Chris Morvillo was glowing in his remarks as he praised his colleagues for getting Mr Lynch acquitted in one of the biggest ever fraud cases.
It was his only post on the platform just months before he and his wife Neda went missing while on the billionaire’s £30 million superyacht Bayesian after it sank in a freak storm.
They are two of six missing passengers feared dead alongside Mr Lynch, 59, his 18-year-old daughter Hannah, Morgan Stanley International bank chairman Jonathan Bloomer and his wife Judy.
Mr Morvillo, a partner at Clifford Chance, was full of cheer in his 495-word LinkedIn message after Lynch and his colleague Stephen Chamberlain were acquitted in one of the biggest ever fraud cases.
He praised the ‘superstar lawyers’ for making ‘this gargantuan task seem manageable even in the darkest hours’, and thanked his ‘patient and incredible wife’ and two daughters for their love and support.
He then hauntingly signed off the post: ‘And they all lived happily ever after.’
Mr Morvillo wrote: ‘And, finally, a huge thank you to my patient and incredible wife, Neda Morvillo, and my two strong, brilliant, and beautiful daughters, Sabrina Morvillo and Sophia Morvillo. None of this would have been possible without your love and support. I am so glad to be home.’
Mr Morvillo and his wife Neda have not been seen since the Bayesian foundered off Palermo Monday morning after being caught in bad weather.
Christopher, 59, worked as a lawyer for the British tech billionaire, who had chartered the vessel to celebrate a recent legal victory.
He is a partner at the prestigious Clifford Chance law firm, which has offices around the world.
Christopher previously served as an assistant US attorney for the Southern District of New York between 1999 and 2005.
Neda, 57, has her own luxury jewellery line run under her maiden name, Neda Nassiri.
The couple have an apartment on New York’s Upper East side. They also own a luxurious four-bedroom, five bathroom home worth $2.3 million in South Kent, Connecticut.
They have two daughters – 27 year-old Sabrina, a voice actress, and 23 year-old Sophia, who studied the prestigious theater course at Northwestern University.
Mr Lynch, dubbed ‘Britain’s Bill Gates’, placed his head in his hands and was embraced by his wife, Angela Bacares, when he was cleared of conducting a massive fraud relating to a £8.64 billion sale of his firm, Autonomy, to US company Hewlett-Packard in 2011.
The three month trial on the 17th floor of San Francisco’s federal courthouse brought an end to a 13-year legal saga that had been hanging over the entrepreneur’s head.
It was an unexpected ‘second life’ he was going to grab with both hands.

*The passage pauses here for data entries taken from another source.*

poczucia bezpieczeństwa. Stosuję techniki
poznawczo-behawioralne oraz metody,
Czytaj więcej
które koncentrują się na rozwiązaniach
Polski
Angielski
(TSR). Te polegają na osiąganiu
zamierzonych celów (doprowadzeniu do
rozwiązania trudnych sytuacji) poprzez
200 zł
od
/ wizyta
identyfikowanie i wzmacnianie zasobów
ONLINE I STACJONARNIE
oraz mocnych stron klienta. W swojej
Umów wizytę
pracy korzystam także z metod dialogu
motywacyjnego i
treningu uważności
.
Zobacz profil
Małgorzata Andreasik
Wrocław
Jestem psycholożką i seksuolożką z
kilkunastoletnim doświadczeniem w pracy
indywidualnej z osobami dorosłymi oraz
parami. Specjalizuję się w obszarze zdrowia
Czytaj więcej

He had invited family and friends onto the yacht to celebrate after being acquitted of all charges in a US fraud trial, and in an extraordinary twist his co-defendant Chamberlain has also died after being hit by a car while running in England over the weekend.
That ‘second life’ appears to have ended in tragedy when the luxury yacht capsized early on Monday morning after being hit by a waterspout at around 5am.

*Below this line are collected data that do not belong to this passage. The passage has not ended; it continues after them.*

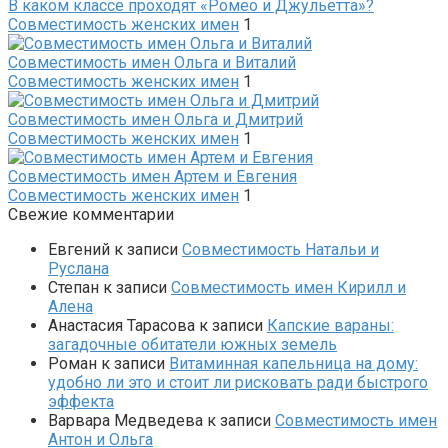
В каком классе проходят «Ромео и Джульетта»?
Совместимость женских имен
1
Совместимость имен Ольга и Виталий
Совместимость женских имен
1
Совместимость имен Ольга и Дмитрий
Совместимость женских имен
1
Совместимость имен Артем и Евгения
Совместимость женских имен
1
Свежие комментарии
Евгений
к записи
Совместимость Натальи и
Руслана
Степан
к записи
Совместимость имен Кирилл и
Алена
Анастасия Тарасова
к записи
Капские вараны:
загадочные обитатели южных земель
Роман
к записи
Витаминная капельница на дому:
удобно ли это и стоит ли рисковать ради быстрого
эффекта
Варвара Медведева
к записи
Совместимость имен
Антон и Ольга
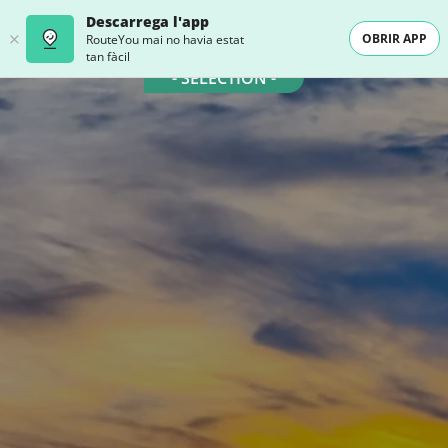
Descarrega l'app
OBRIR APP
RouteYou mai no havia estat
tan fàcil
- SELECTION -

The captain of the doomed vessel said ‘we didn’t see it coming’ after he and 15 others were rescued from the water.
The ship’s chef Ricardo Thomas was found dead in the sea by search teams yesterday and hopes that survivors will be found alive in trapped air pockets are rapidly fading as the rescue operation continues.
Specialist divers involved in the search operation say the vessel has come to rest on the seabed 164ft (50 metres) below the surface with ‘virtually everything intact’, with furniture blocking attempts to get inside.
Those involved in the rescue efforts have compared the incident to the ‘Costa Concordia disaster on a smaller scale’, adding that they would do ‘everything to recover the bodies’ amid worsening weather conditions.
Tornado-speed winds flipped the superyacht so quickly there was no time for those on board to raise the alarm or call for help before they were left swimming for their lives, with those who made it off stranded in the pitch black water as the storm raged around them.